### Text data extracted from pages
* * * * * * * * *
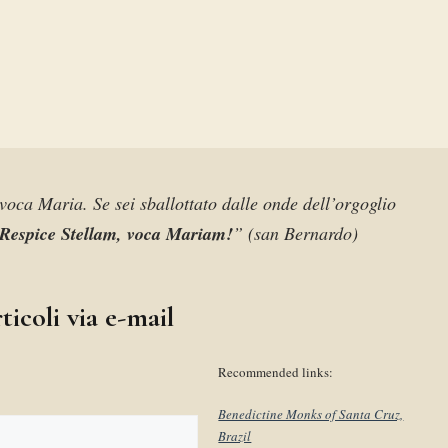
invoca Maria. Se sei sballottato dalle onde dell’orgoglio
Respice Stellam, voca Mariam!
” (san Bernardo)
ticoli via e-mail
Recommended links:
Benedictine Monks of Santa Cruz,
Brazil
* * * * * * * * *
### TASK DETAILS
Can you output the text lines from all the rows above as a JSON list of strings, one string per line, with blank lines dropped and the pictures left out?

### REPLY
[
  "invoca Maria. Se sei sballottato dalle onde dell’orgoglio",
  "Respice Stellam, voca Mariam!",
  "” (san Bernardo)",
  "ticoli via e-mail",
  "Recommended links:",
  "Benedictine Monks of Santa Cruz,",
  "Brazil"
]